**WORK ITEM:** Output the full set of records exactly.

□ □ □ □ □ □ □

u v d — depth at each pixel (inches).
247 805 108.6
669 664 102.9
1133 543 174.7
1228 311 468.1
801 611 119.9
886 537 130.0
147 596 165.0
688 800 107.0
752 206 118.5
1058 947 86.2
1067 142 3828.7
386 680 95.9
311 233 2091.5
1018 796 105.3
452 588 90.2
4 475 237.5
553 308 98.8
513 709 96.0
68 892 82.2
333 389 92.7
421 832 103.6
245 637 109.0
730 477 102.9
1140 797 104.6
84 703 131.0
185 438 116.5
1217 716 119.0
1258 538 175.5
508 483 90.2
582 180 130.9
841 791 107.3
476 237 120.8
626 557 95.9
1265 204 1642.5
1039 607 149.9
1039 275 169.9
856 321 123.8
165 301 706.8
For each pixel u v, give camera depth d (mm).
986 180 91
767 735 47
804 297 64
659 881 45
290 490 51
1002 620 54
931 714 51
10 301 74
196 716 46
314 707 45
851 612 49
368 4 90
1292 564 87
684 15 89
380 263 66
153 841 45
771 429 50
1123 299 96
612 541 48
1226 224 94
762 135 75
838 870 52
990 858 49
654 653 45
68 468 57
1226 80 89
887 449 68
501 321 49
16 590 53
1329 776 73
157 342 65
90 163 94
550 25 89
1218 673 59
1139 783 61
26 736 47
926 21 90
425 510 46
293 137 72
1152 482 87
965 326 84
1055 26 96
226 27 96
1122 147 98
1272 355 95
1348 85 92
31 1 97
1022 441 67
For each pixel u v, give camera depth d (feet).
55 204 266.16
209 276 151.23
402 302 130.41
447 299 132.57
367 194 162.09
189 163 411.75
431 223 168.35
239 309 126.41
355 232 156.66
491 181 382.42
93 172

□ □ □ □ □ □ □

**FINISHED EXERCISE:**
u v d — depth at each pixel (inches).
247 805 108.6
669 664 102.9
1133 543 174.7
1228 311 468.1
801 611 119.9
886 537 130.0
147 596 165.0
688 800 107.0
752 206 118.5
1058 947 86.2
1067 142 3828.7
386 680 95.9
311 233 2091.5
1018 796 105.3
452 588 90.2
4 475 237.5
553 308 98.8
513 709 96.0
68 892 82.2
333 389 92.7
421 832 103.6
245 637 109.0
730 477 102.9
1140 797 104.6
84 703 131.0
185 438 116.5
1217 716 119.0
1258 538 175.5
508 483 90.2
582 180 130.9
841 791 107.3
476 237 120.8
626 557 95.9
1265 204 1642.5
1039 607 149.9
1039 275 169.9
856 321 123.8
165 301 706.8
For each pixel u v, give camera depth d (mm).
986 180 91
767 735 47
804 297 64
659 881 45
290 490 51
1002 620 54
931 714 51
10 301 74
196 716 46
314 707 45
851 612 49
368 4 90
1292 564 87
684 15 89
380 263 66
153 841 45
771 429 50
1123 299 96
612 541 48
1226 224 94
762 135 75
838 870 52
990 858 49
654 653 45
68 468 57
1226 80 89
887 449 68
501 321 49
16 590 53
1329 776 73
157 342 65
90 163 94
550 25 89
1218 673 59
1139 783 61
26 736 47
926 21 90
425 510 46
293 137 72
1152 482 87
965 326 84
1055 26 96
226 27 96
1122 147 98
1272 355 95
1348 85 92
31 1 97
1022 441 67
For each pixel u v, give camera depth d (feet).
55 204 266.16
209 276 151.23
402 302 130.41
447 299 132.57
367 194 162.09
189 163 411.75
431 223 168.35
239 309 126.41
355 232 156.66
491 181 382.42
93 172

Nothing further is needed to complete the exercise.